Exercise prompt –
Rewrite all the records below with "vernacular name" substituted for each "common name", leaving every other part of each line as it is.
***** Given information *****
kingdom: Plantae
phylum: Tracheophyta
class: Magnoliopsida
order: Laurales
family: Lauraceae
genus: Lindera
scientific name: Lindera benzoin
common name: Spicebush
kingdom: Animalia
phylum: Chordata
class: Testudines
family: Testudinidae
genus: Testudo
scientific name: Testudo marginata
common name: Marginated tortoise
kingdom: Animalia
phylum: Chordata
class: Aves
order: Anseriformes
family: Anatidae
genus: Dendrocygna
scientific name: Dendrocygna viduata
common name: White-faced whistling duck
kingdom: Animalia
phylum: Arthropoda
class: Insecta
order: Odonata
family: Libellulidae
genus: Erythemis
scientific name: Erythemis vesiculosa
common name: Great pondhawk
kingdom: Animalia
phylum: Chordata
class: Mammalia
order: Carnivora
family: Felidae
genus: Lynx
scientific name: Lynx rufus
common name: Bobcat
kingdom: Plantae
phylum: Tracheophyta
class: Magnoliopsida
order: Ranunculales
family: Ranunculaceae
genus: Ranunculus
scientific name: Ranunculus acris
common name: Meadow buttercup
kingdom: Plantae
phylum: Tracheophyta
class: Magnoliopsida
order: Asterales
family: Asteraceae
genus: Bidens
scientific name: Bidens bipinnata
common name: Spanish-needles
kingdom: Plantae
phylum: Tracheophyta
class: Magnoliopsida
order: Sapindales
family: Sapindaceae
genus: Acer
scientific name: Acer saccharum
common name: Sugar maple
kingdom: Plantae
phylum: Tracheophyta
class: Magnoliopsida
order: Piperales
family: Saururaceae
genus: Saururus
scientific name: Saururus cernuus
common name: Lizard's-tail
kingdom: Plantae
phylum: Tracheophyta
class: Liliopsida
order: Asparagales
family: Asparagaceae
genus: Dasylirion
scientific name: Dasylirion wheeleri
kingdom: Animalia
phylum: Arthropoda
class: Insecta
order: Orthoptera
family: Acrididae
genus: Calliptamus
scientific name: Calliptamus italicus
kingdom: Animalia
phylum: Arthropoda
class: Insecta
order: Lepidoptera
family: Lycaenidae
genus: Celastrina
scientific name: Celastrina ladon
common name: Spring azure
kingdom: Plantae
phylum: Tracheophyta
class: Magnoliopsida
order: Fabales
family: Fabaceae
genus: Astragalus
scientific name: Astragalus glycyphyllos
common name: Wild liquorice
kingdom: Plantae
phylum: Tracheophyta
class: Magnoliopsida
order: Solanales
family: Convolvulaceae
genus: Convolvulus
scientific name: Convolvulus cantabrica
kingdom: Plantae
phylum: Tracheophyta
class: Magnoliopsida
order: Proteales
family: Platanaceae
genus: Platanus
*****
The completed task –
kingdom: Plantae
phylum: Tracheophyta
class: Magnoliopsida
order: Laurales
family: Lauraceae
genus: Lindera
scientific name: Lindera benzoin
vernacular name: Spicebush
kingdom: Animalia
phylum: Chordata
class: Testudines
family: Testudinidae
genus: Testudo
scientific name: Testudo marginata
vernacular name: Marginated tortoise
kingdom: Animalia
phylum: Chordata
class: Aves
order: Anseriformes
family: Anatidae
genus: Dendrocygna
scientific name: Dendrocygna viduata
vernacular name: White-faced whistling duck
kingdom: Animalia
phylum: Arthropoda
class: Insecta
order: Odonata
family: Libellulidae
genus: Erythemis
scientific name: Erythemis vesiculosa
vernacular name: Great pondhawk
kingdom: Animalia
phylum: Chordata
class: Mammalia
order: Carnivora
family: Felidae
genus: Lynx
scientific name: Lynx rufus
vernacular name: Bobcat
kingdom: Plantae
phylum: Tracheophyta
class: Magnoliopsida
order: Ranunculales
family: Ranunculaceae
genus: Ranunculus
scientific name: Ranunculus acris
vernacular name: Meadow buttercup
kingdom: Plantae
phylum: Tracheophyta
class: Magnoliopsida
order: Asterales
family: Asteraceae
genus: Bidens
scientific name: Bidens bipinnata
vernacular name: Spanish-needles
kingdom: Plantae
phylum: Tracheophyta
class: Magnoliopsida
order: Sapindales
family: Sapindaceae
genus: Acer
scientific name: Acer saccharum
vernacular name: Sugar maple
kingdom: Plantae
phylum: Tracheophyta
class: Magnoliopsida
order: Piperales
family: Saururaceae
genus: Saururus
scientific name: Saururus cernuus
vernacular name: Lizard's-tail
kingdom: Plantae
phylum: Tracheophyta
class: Liliopsida
order: Asparagales
family: Asparagaceae
genus: Dasylirion
scientific name: Dasylirion wheeleri
kingdom: Animalia
phylum: Arthropoda
class: Insecta
order: Orthoptera
family: Acrididae
genus: Calliptamus
scientific name: Calliptamus italicus
kingdom: Animalia
phylum: Arthropoda
class: Insecta
order: Lepidoptera
family: Lycaenidae
genus: Celastrina
scientific name: Celastrina ladon
vernacular name: Spring azure
kingdom: Plantae
phylum: Tracheophyta
class: Magnoliopsida
order: Fabales
family: Fabaceae
genus: Astragalus
scientific name: Astragalus glycyphyllos
vernacular name: Wild liquorice
kingdom: Plantae
phylum: Tracheophyta
class: Magnoliopsida
order: Solanales
family: Convolvulaceae
genus: Convolvulus
scientific name: Convolvulus cantabrica
kingdom: Plantae
phylum: Tracheophyta
class: Magnoliopsida
order: Proteales
family: Platanaceae
genus: Platanus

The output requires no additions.